======== DATA IN THIS EXERCISE

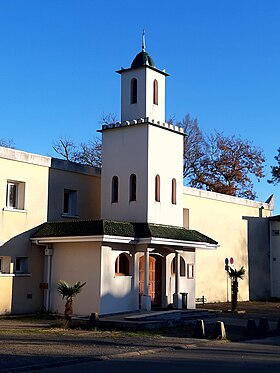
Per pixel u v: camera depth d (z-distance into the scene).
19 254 23.83
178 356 14.58
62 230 23.78
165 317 22.14
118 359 13.92
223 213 36.66
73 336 17.61
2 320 21.84
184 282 27.44
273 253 40.47
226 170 52.56
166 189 26.84
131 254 24.62
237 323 23.00
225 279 35.94
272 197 41.59
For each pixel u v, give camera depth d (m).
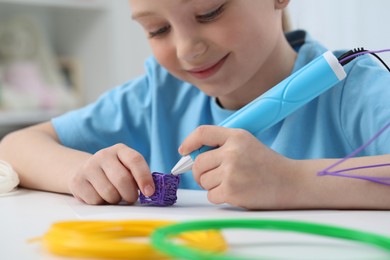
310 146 0.82
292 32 0.94
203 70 0.76
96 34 2.02
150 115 1.01
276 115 0.61
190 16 0.70
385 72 0.80
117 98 1.03
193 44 0.72
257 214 0.53
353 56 0.60
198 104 0.98
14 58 1.88
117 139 1.01
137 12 0.72
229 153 0.57
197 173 0.59
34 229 0.45
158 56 0.79
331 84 0.59
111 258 0.33
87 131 0.98
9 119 1.73
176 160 0.98
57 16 2.15
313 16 1.38
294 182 0.57
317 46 0.90
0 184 0.73
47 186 0.75
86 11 2.03
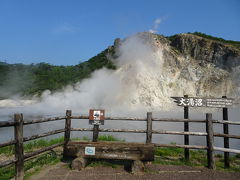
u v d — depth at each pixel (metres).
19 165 5.18
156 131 6.91
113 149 6.16
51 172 5.88
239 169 6.43
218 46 61.22
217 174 5.88
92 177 5.53
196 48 63.97
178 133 6.80
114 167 6.30
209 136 6.60
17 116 5.21
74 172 5.88
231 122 6.68
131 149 6.09
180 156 7.98
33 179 5.35
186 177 5.61
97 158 6.67
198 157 7.82
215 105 7.18
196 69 59.56
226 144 6.74
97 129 7.30
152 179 5.43
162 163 6.81
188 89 55.88
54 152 7.87
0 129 19.39
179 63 61.66
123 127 20.17
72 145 6.38
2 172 5.88
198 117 31.44
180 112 42.81
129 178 5.48
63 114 33.53
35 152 5.81
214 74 57.22
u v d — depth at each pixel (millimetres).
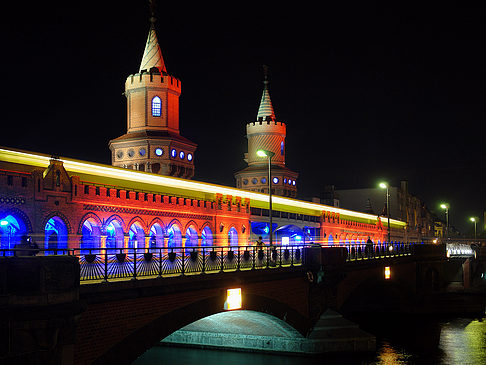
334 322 43906
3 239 33875
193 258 30234
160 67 64812
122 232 42500
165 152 61969
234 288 31953
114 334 23797
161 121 63344
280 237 77062
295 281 40250
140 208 44812
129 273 25984
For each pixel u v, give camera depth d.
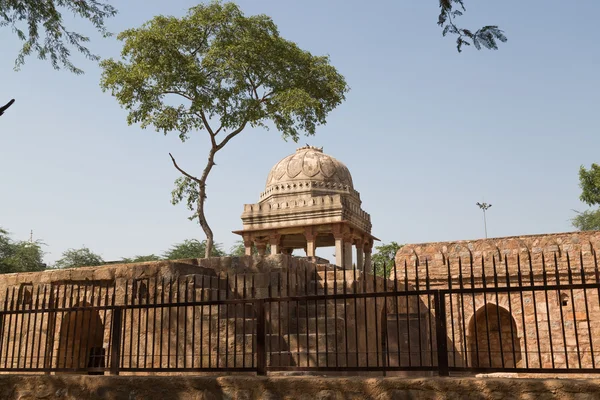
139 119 22.97
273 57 23.64
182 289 13.44
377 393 6.88
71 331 15.09
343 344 14.11
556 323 21.22
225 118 23.08
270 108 24.00
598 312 20.67
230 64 21.89
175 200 24.64
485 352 22.38
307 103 22.30
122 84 22.53
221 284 14.84
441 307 7.10
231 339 12.52
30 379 8.70
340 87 24.80
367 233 30.95
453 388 6.59
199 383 7.69
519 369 6.52
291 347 13.63
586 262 21.25
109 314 14.27
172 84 22.36
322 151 33.66
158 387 7.89
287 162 32.50
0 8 12.02
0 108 8.11
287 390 7.26
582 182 32.94
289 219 29.55
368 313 16.66
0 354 9.45
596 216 53.41
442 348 6.98
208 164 24.36
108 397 8.13
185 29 22.70
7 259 47.25
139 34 21.95
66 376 8.50
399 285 20.16
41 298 15.32
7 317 15.55
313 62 24.89
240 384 7.48
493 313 22.69
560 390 6.19
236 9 22.95
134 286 8.97
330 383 7.10
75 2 12.42
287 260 15.30
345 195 31.41
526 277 22.09
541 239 22.42
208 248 23.83
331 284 16.08
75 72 12.95
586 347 20.55
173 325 13.13
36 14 12.16
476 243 23.47
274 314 14.27
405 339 17.52
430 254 23.95
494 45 7.57
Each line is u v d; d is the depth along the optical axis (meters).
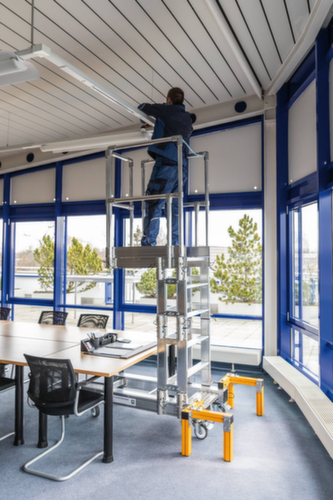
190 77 4.52
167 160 3.13
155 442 3.18
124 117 5.66
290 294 4.88
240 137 5.36
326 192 3.57
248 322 5.38
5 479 2.60
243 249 5.44
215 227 5.59
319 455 2.95
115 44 3.80
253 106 5.06
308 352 4.39
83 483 2.56
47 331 4.39
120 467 2.76
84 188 6.60
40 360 2.73
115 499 2.38
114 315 6.23
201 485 2.53
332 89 3.47
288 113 4.82
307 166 4.22
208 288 3.70
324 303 3.57
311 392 3.62
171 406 3.16
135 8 3.24
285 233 4.92
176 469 2.74
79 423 3.56
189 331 3.62
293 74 4.57
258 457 2.92
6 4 3.15
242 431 3.37
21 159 7.11
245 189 5.32
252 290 5.37
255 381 3.74
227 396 3.76
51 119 5.71
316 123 3.70
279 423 3.55
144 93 4.92
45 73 4.30
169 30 3.58
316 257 4.11
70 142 4.52
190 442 2.96
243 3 3.19
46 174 7.04
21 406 3.10
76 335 4.16
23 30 3.53
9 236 7.43
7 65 2.81
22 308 7.36
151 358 5.77
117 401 3.33
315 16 3.24
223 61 4.17
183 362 3.15
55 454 2.95
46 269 7.13
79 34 3.61
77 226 6.80
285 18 3.40
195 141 5.64
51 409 2.82
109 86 4.70
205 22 3.45
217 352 5.17
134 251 3.17
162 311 3.23
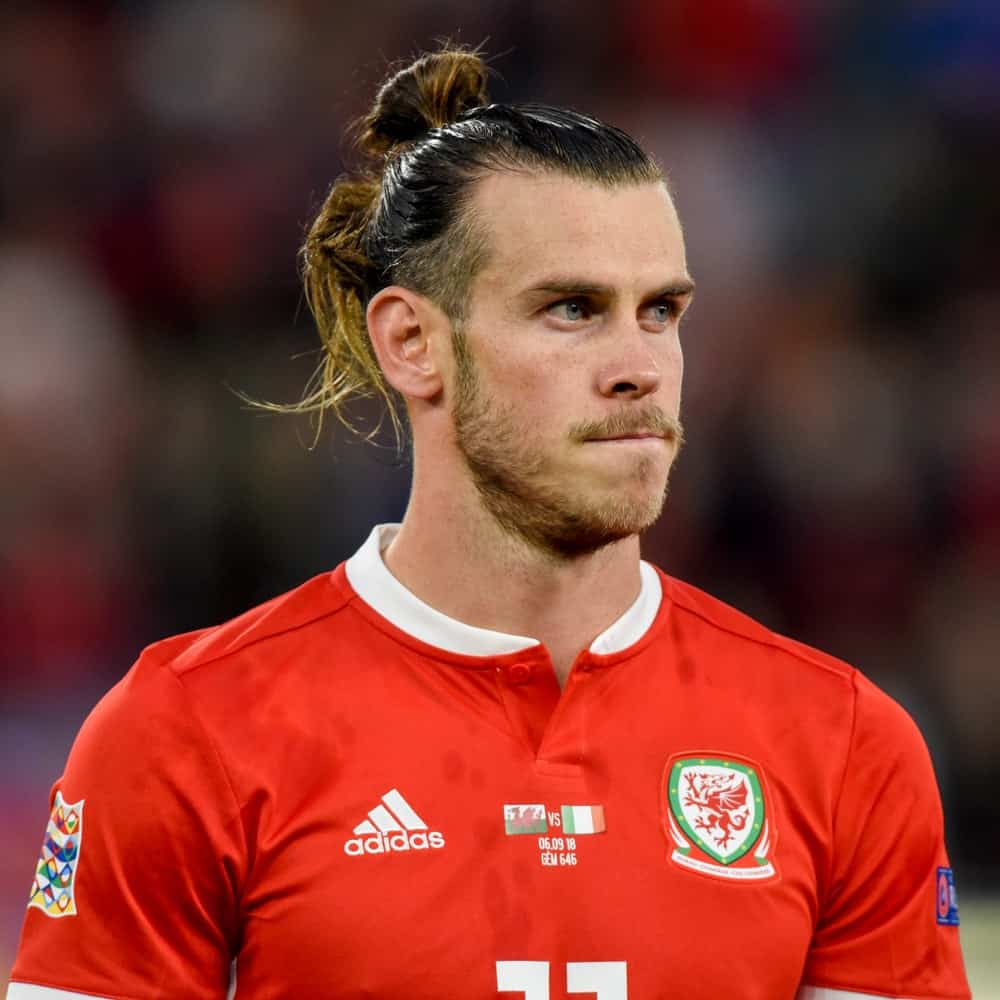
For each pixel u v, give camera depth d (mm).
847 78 34625
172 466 29562
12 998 7617
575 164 7371
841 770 7930
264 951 7293
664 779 7691
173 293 31875
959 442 31156
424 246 7660
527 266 7281
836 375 31578
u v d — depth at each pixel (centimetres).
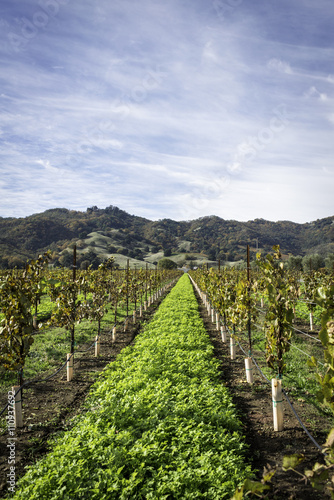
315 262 4541
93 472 483
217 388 809
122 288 1639
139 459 504
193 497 420
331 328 246
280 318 678
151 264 9706
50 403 809
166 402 683
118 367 1034
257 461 560
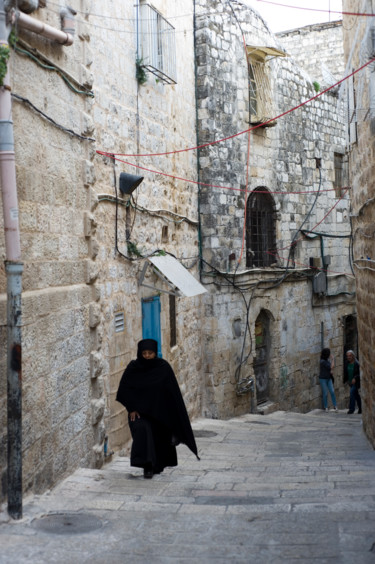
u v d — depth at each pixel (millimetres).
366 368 11430
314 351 19891
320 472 7672
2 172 5133
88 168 7809
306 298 19516
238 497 6160
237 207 16094
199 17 14969
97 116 9172
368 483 6680
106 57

================

### [YOUR TASK]
Within the listing above, copy exactly the lines that start at the one with "158 56 0.79" and continue through the one with "97 129 7.30". Omit pictures.

### [EXERCISE RESPONSE]
158 56 0.79
331 84 0.59
111 258 0.33
87 131 0.98
9 119 1.73
176 160 0.98
57 16 2.15
313 16 1.38
294 182 0.57
317 46 0.90
0 184 0.73
47 186 0.75
86 11 2.03
u v d — depth at each pixel (metres).
19 165 5.18
156 131 6.91
113 149 6.16
51 172 5.88
239 169 6.43
218 46 61.22
217 174 5.88
92 177 5.53
196 48 63.97
178 133 6.80
114 167 6.30
209 136 6.60
17 116 5.21
74 172 5.88
231 122 6.68
131 149 6.09
180 156 7.98
33 179 5.35
186 177 5.61
97 158 6.67
198 157 7.82
215 105 7.18
196 69 59.56
226 144 6.74
97 129 7.30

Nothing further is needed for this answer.